--- What to produce ---
Write the records out exactly as shown. No pictures.

-- Source material follows --

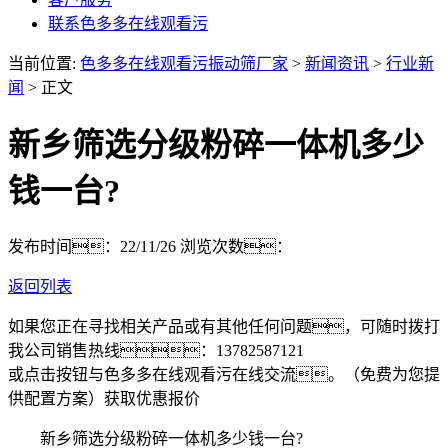
联系色多多在线观看污
当前位置:
色多多在线观看污振动筛厂家
>
新闻资讯
>
行业新
闻
> 正文
新乡筛选分级粉碎一体机多少
钱一台?
发布时间：22/11/26
浏览次数：
返回列表
如果您正在寻找相关产品或有其他任何问题，可随时拨打
我公司销售热线：
13782587121
或点击按钮与色多多在线观看污在线交流。（免费为您提
供配置方案）
获取优惠报价
新乡筛选分级粉碎一体机多少钱一台?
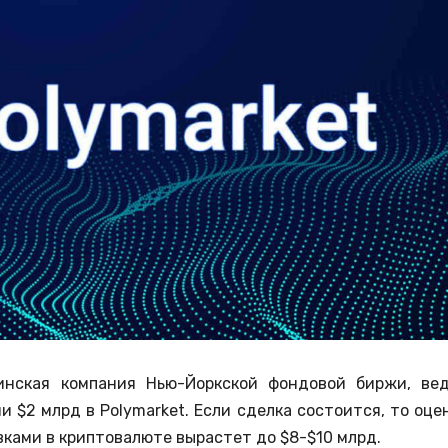
теринская компания Нью-Йоркской фондовой биржи, ве
 $2 млрд в Polymarket. Если сделка состоится, то оце
ками в криптовалюте вырастет до $8-$10 млрд.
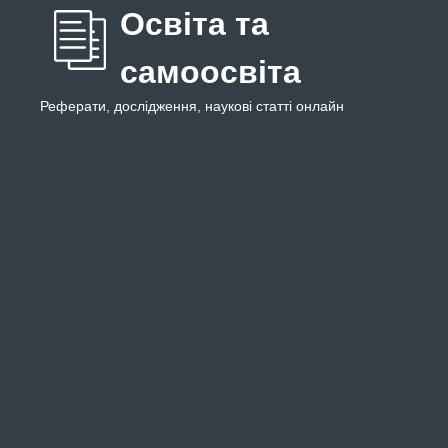
Освіта та
самоосвіта
Реферати, дослідження, наукові статті онлайн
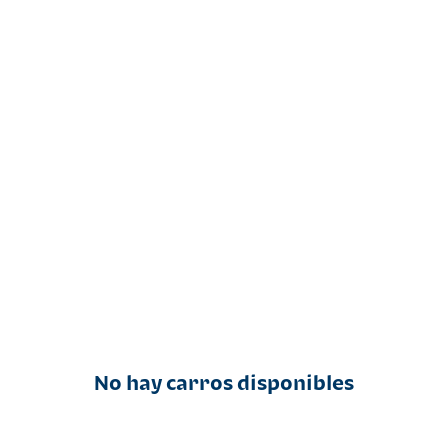
No hay carros disponibles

-- Source material concluded --

--- Solution to this problem ---
联系色多多在线观看污
当前位置:
色多多在线观看污振动筛厂家
>
新闻资讯
>
行业新
闻
> 正文
新乡筛选分级粉碎一体机多少
钱一台?
发布时间：22/11/26
浏览次数：
返回列表
如果您正在寻找相关产品或有其他任何问题，可随时拨打
我公司销售热线：
13782587121
或点击按钮与色多多在线观看污在线交流。（免费为您提
供配置方案）
获取优惠报价
新乡筛选分级粉碎一体机多少钱一台?
теринская компания Нью-Йоркской фондовой биржи, ве
 $2 млрд в Polymarket. Если сделка состоится, то оце
ками в криптовалюте вырастет до $8-$10 млрд.
Освіта та
самоосвіта
Реферати, дослідження, наукові статті онлайн
No hay carros disponibles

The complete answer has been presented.